Accessible Finance: Budgeting for Access

Budget. It’s a word that strikes fear into the hearts of many people trying to work out how to make affordable work, sustainable work, and accessible work. When I got my head around how I wanted to think about budgeting, it was by going beyond “how am I spending this” and into “how does my budget fit with who I am”. That’s why this week I’m discussing accessible finance and budgeting for access.

Your budget is your ethics

I’ve heard this statement from two excellent influences – Spread the Word and Quiplash – and both are right. Your budget is where money changes hands. That means that it exists as an example of your ethical approach to the people and places you work with. For us, this is central to our approach to access. We try and ensure we’re paying a decent and liveable wage, while keeping our work sustainable.

That means having an approach from the outset which is transparent and values people’s time, input, and contributions. It means making sure people are being paid fairly (and promptly), and that you can justify the payments you make.

How we pay

At CRIPtic, we try to have reasonably fixed rates. We know what is paid for a half-day, a day, a week, a short workshop, a reading, a long workshop. We understand what the exceptions are (e.g. specialists, consultants) and when we would use them. When using them, we would always want to justify that.

Here, we set the rates at a level which is balanced as best possible to be sustainable both for the organisation and for the people working with us. It’s important that we keep that under consideration and review.

We wish we were in a position to pay more – to ourselves as well as our collaborators. We recognise that this would require industry change, but also that we wouldn’t pay below our fixed floor because people need to be earning a liveable wage. If people aren’t being paid sustainably then the art is not sustainable, or ethical.

And what we charge

The rates we charge outsiders, collaborators and other organisations are sliding scale. These depend on work and workload – but we face a lot of costs other than the time worked (or paying people for that), which our day rate has to cover.

This is also designed to allow us the financial space to support projects that are low-no budget, cross-subsidised by the outside work we take on.

We never want to be unaffordable where people want support in improving access, but we also know that it’s impossible to survive as an organisation without money coming in.  If we want to be able to pay everyone fairly, then we need to be able to charge rates that allow us to sustain that.

This means that while we do as much work to develop and support community projects as possible, ultimately we cannot take on work that is not sustainable for us. We need to ensure people are always fairly paid, either through sliding scale cross-subsidisation or not taking the work on.

Access

The problem is budgeting for access. This is more of a challenge. Access to Work is supposed to pay access costs for deaf and disabled people while working. In practice there are three month delays on applications, and difficulty getting the right support in grants. This means that we’re often very dependent on funders to support the costs of access. This might be anything from adaptive equipment to BSL interpreters. We’ve been very grateful indeed to Arts Council England for their generous approach to funding these costs in the past, but not everyone has access to those kinds of resources. 

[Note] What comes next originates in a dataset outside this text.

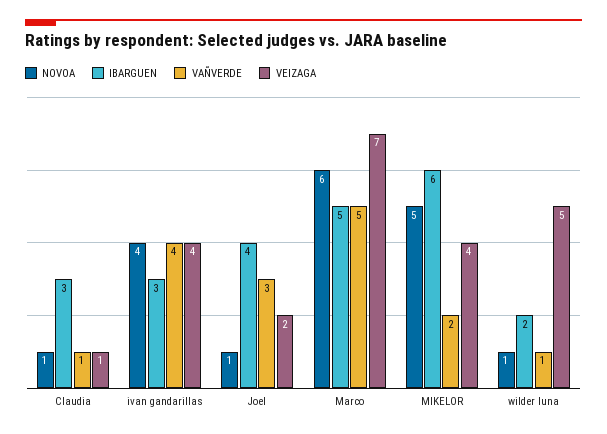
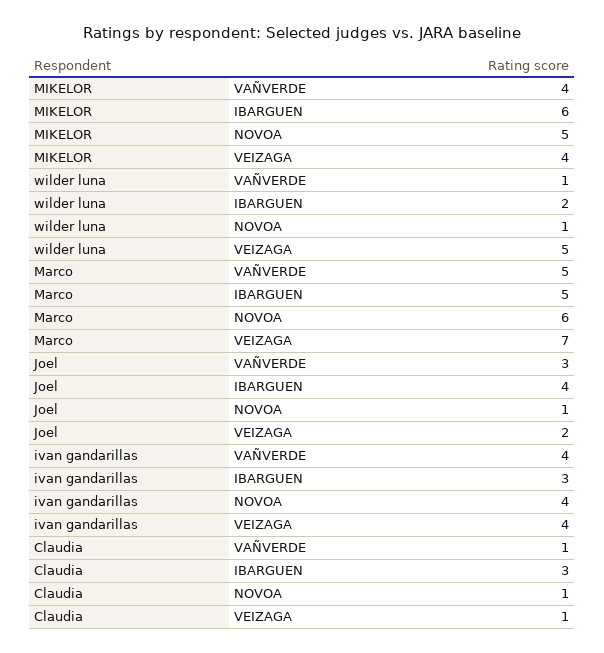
VAÑVERDE, MIKELOR: 2 -> 4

Budgeting for access in an Arts Council grant

“Personal Access Costs” are the additional costs faced to a project for working with deaf and disabled people. If you’re working on a new budget with a team, you’re in a strong position to talk to everyone about their access needs. Where people have access riders, that helps, but if not, it’s a discussion to open up.

When you know who your team are, this is a discussion to open up at the outset. Ask them what additional costs they face and what barriers they face as deaf and disabled creatives. Ask whether there are things that funding would do to reduce those barriers. This could be taxis to work or a hotel if the commute is too long. 

The best way we can do this is prediction. We look at a project, and we say:

We anticipate employing a Deaf signer in this role, so we need funding for two BSL interpreters”. “We are a disabled-led team. In our experience, we need two access workers in the space – one for Jamie and one for the wider project”.

By mapping out these predictions at the beginning of a project you will uncover the majority of the costs required to make a project accessible. Once you have your access budget, we would recommend adding an access contingency at 10% of your overall access costs. When an unexpected access cost arises, you will have the flexibility to be able to meet this with your budget.